The goal of this research is to analyze chicago car accident reports data in order to classify the primary cause of an accident and answer the following questions:
Q1 - What is the distribution of car accident causes?
Q2 - What regions do the most car accidents occur?
Q3 - What effect do external factors have on the amount of car crashes and car crashes with injuries?
The time of the days effect on car accidents.
The weather’s effect on car accidents.
WHAT'S THE DISTRIBUTION OF THE CAUSES OF ACCIDENTS?
The most deadly types of crashes leading in proportions are Turning at 19% and Angle at 13%. I’ll recommend focusing on these as they account for the most fatalities.
The most types of car accidents are Rear Ends accidents accounting for 30% of car crashes. Followed by Sideswipe Same Direction accidents accounting for 16% of car crashes.
The most deadly types of crashes leading in proportions are: Turning at 19% and Angle at 13%. I’ll recommend focusing on these by making better and seperate traffic signals for turning as they account for the most fatalities.

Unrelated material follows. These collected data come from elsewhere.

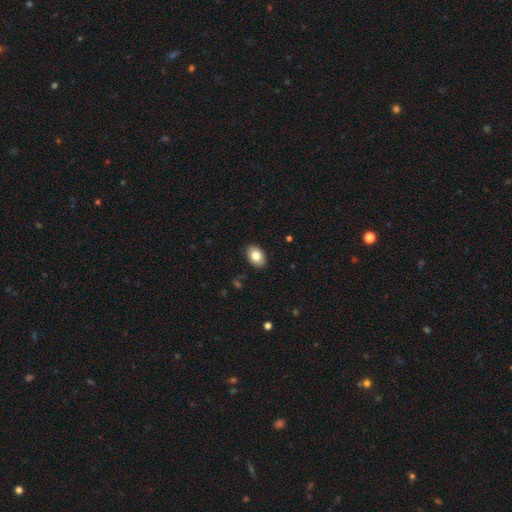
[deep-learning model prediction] This appears to be a smooth galaxy with no disk features (82%) that is in between round and cigar-shaped (85%). Merging: none (89%).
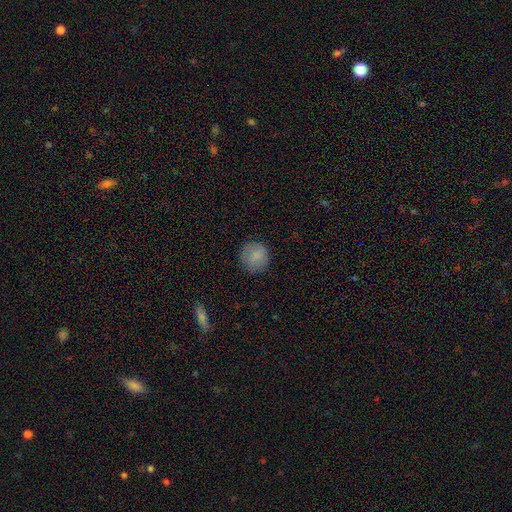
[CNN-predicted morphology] smooth 83%, star or artifact 8%, featured or disk 8%. Down the decision tree: how rounded — round (92%); merging — none (84%).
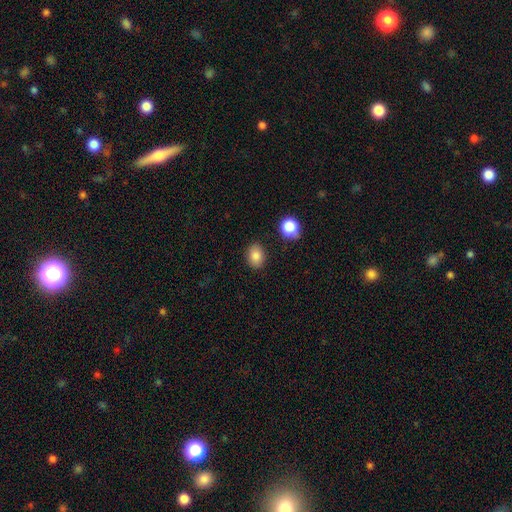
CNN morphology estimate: smooth-or-featured: smooth: 84% | star or artifact: 10% | featured or disk: 6%
  how-rounded: in between: 60% | round: 39% | cigar-shaped: 1%
  merging: none: 86% | minor disturbance: 9% | major disturbance: 3% | merger: 2%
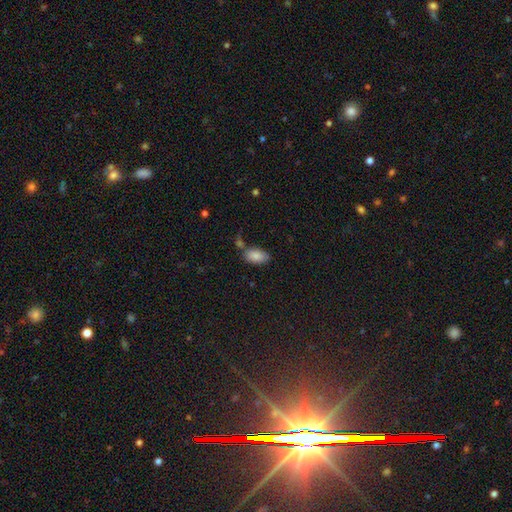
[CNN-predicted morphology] Overall: smooth (86%). How rounded: in between (94%). Merging: none (66%).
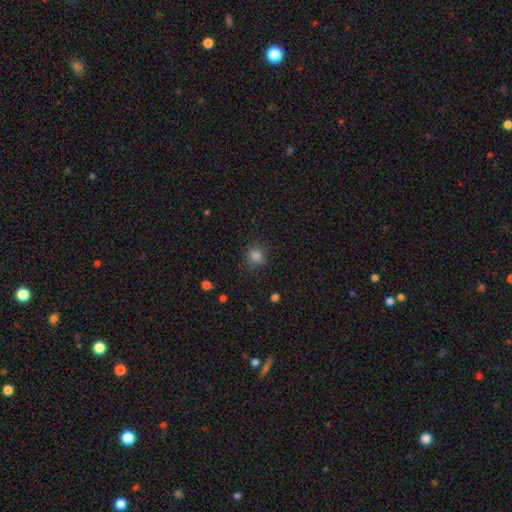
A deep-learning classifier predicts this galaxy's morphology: This appears to be a smooth galaxy with no disk features (82%) that is round (88%). Merging: none (82%).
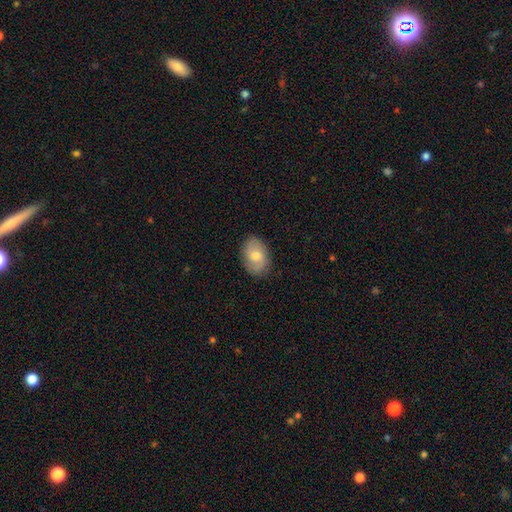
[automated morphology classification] A smooth galaxy with no disk features (60%) that is in between round and cigar-shaped (81%). Merging: none (82%).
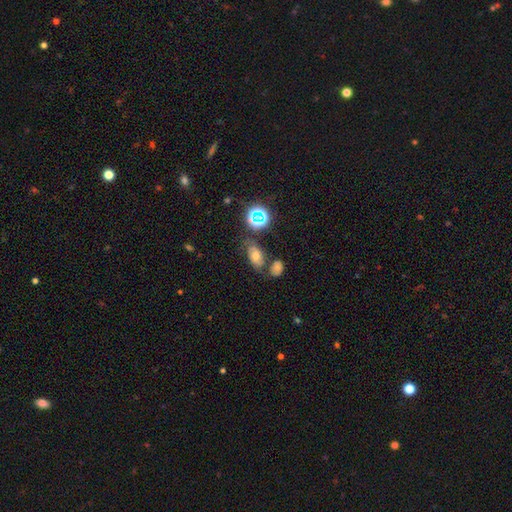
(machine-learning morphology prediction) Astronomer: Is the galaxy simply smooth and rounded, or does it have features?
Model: smooth — 51%.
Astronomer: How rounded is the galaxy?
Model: in between — 83%.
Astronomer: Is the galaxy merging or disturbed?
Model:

Random Forest, X Boosting & LinearSVC classifiers where implimented after re-sampling with SMOTE since the dataset was heavily imbalanced and they all gave roughly the same results give or take 5%. So I opted to go with X Boosting classifier using PCA as its feature selection parameter. The features included where:
Driver’s Action, Driver’s Vision, Roadway Surface Condition, Device Condition, First Crash Type, Posted Speed Limit, Age, Physical Condition.
The model gave a log loss of 12.5 which and accuracy of 64%. This means the amount the model penelizes for incorrect predictions 12.5 but it only predicted 64% of the primary causes of accidents accurately.
Its total recall is 64% which is the total amount of times the model classified the cause of an accident was a category correctly out of the total amount of times that category was indeed the cause.
Its total precision is 64% and this is the total amount of times the model classified the cause of an accident was a category correctly out of the total amount of the predictions made for that category.